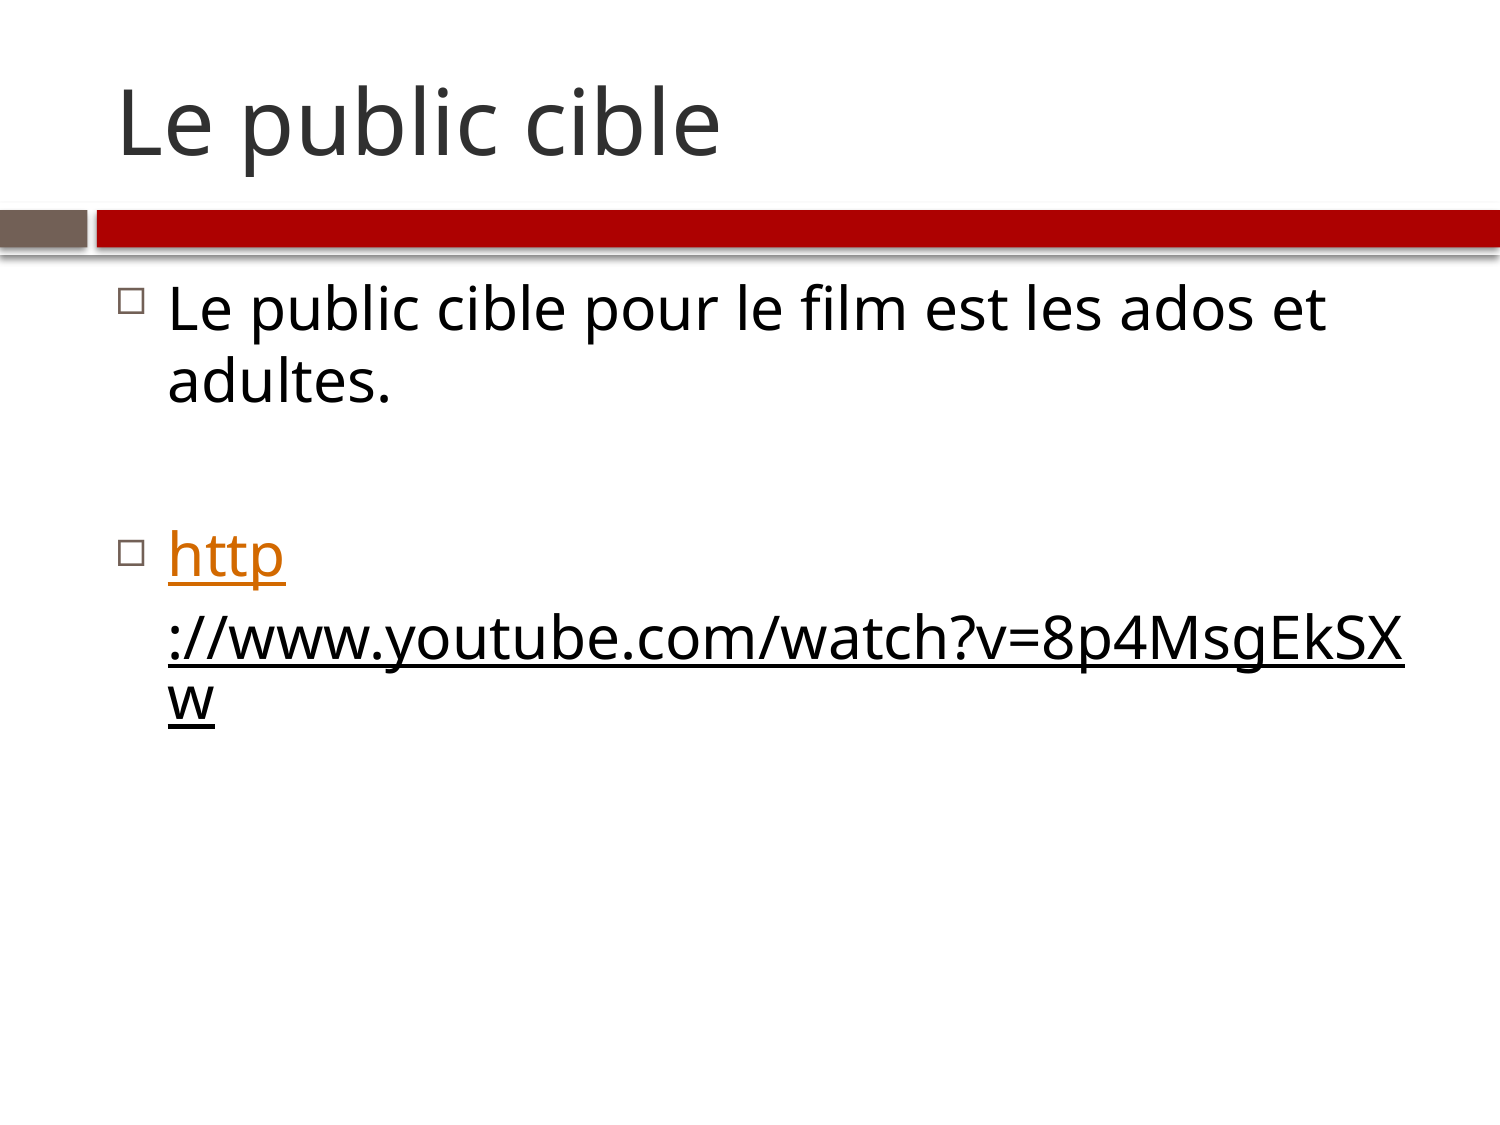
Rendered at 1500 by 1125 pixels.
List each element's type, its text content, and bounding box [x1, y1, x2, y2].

list Le public cible pour le film est les ados et adultes. http://www.youtube.com/watch?v=8p4MsgEkSXw [100, 262, 1438, 1000]
title Le public cible [100, 37, 1438, 200]
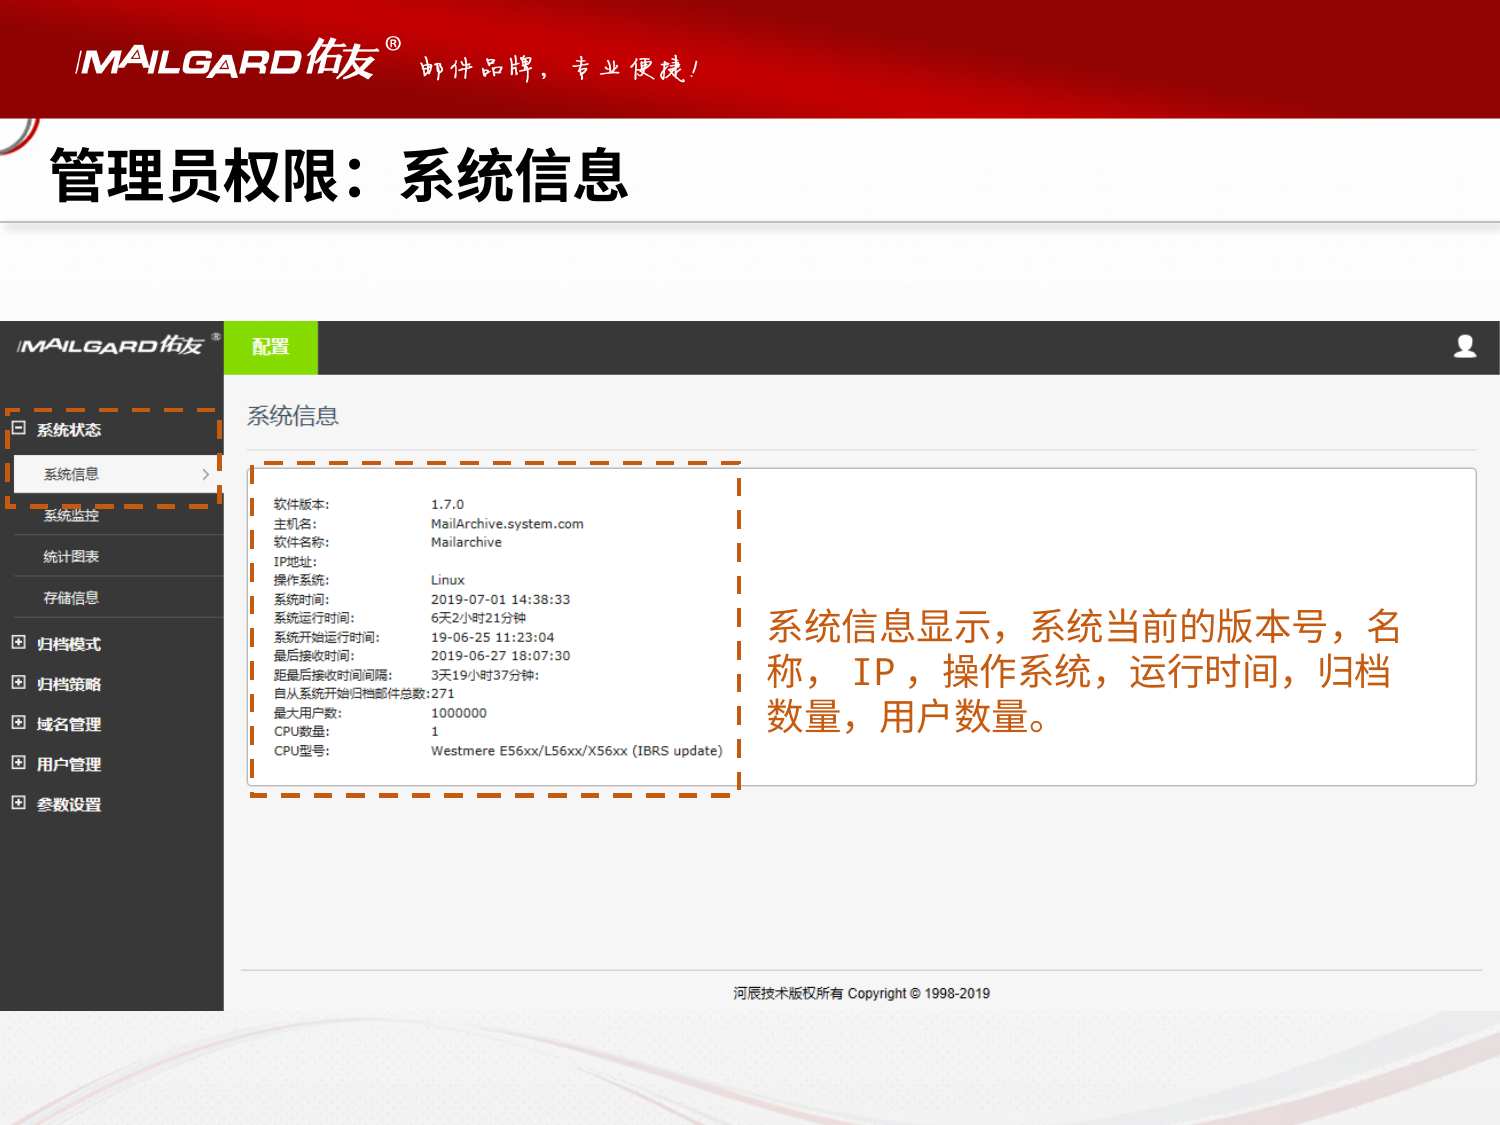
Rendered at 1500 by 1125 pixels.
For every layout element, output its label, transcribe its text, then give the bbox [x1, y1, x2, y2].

picture [0, 223, 1500, 1125]
picture [0, 0, 1500, 221]
text_box 管理员权限：系统信息 [33, 131, 763, 217]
- - -
Lines from the one containing "For every layout" to the end of the data are to be printed exactly, including the first and last.

For every layout element, output its label, transcribe its text, then give the bbox [x1, y1, x2, y2].

picture [0, 223, 1500, 1125]
picture [0, 0, 1500, 221]
text_box 管理员权限：系统信息 [33, 131, 763, 217]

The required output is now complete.